What this exercise asks →
1. Decide whether each statement, (a) through (c), agrees with the forum thread on Rust garbage collection. For each, answer yes or no and quote the words of the thread that decide it.
(a) The garbage collection in this implementation is opt-in.
(b) The commenter who links to the Rust documentation agrees that the issue will always exist.
(c) One commenter would be surprised by a breaking change that removes exposed provenance from Rust.
2. List every phrase in the forum thread on Rust garbage collection that is enclosed in parentheses.

Document excerpt →
====

That being said, because GC (in this implementation) is opt-in, I probably wouldn't mix GC and pointers. It's probably easier to drop the requirement to get a pointer to a GC<T> instead of trying to work around such a narrow use case.

4 comments

Also, Rust is not going to have it for the long run that pointers can be, in fact, disguised as integers. There is this thing called pointer provenance, and some day, all pointers are required to have provenance (i.e. a proof where they did come from) OR they are required to admit that POOF this is a pointer out of thin air, you can't assume anything about the pointee. As long as there are no POOF magicians, the GC can assume that it knows every reference!
> As long as there are no POOF magicians, the GC can assume that it knows every reference!

creating pointers without provenance is safe, so the GC can’t assume that a program won’t have them also be sound. This always be an issue.

I wouldn't say always: https://doc.rust-lang.org/std/ptr/index.html#strict-provenan...

I don't know what the plan is but I wouldn't be surprised if there's a breaking change (maybe in an edition) to remove exposed provenance from Rust entirely.

Even their so-called conservative assumption is also insufficient.

====

Supplied entries →
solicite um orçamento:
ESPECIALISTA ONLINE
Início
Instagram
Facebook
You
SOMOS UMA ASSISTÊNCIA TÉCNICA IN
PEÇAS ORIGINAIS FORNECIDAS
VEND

====

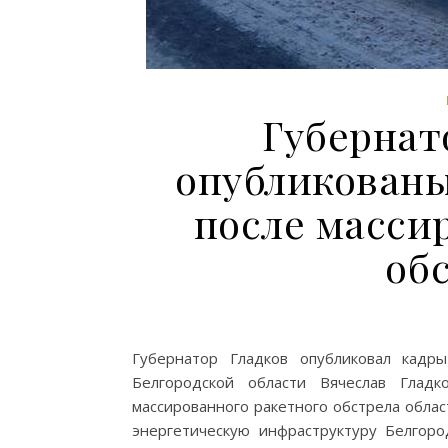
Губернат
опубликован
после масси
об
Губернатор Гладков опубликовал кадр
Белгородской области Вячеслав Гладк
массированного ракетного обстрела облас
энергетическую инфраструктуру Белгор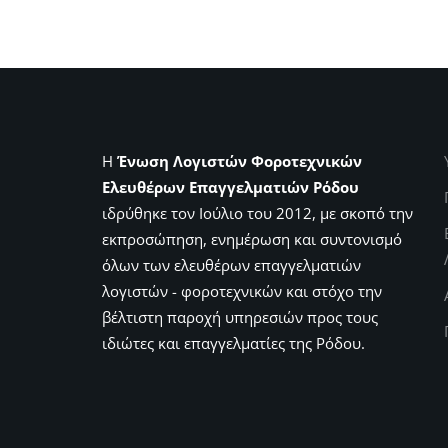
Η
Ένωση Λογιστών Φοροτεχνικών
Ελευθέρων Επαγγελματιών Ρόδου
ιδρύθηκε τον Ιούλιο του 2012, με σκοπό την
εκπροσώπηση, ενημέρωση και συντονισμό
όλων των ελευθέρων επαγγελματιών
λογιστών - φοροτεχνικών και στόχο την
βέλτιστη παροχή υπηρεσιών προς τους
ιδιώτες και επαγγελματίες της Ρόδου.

====

Answer section →
1.
(a) Yes: "because GC (in this implementation) is opt-in"
(b) No: "I wouldn't say always"
(c) No: "I wouldn't be surprised if there's a breaking change (maybe in an edition) to remove exposed provenance from Rust entirely."

2.
- (in this implementation)
- (i.e. a proof where they did come from)
- (maybe in an edition)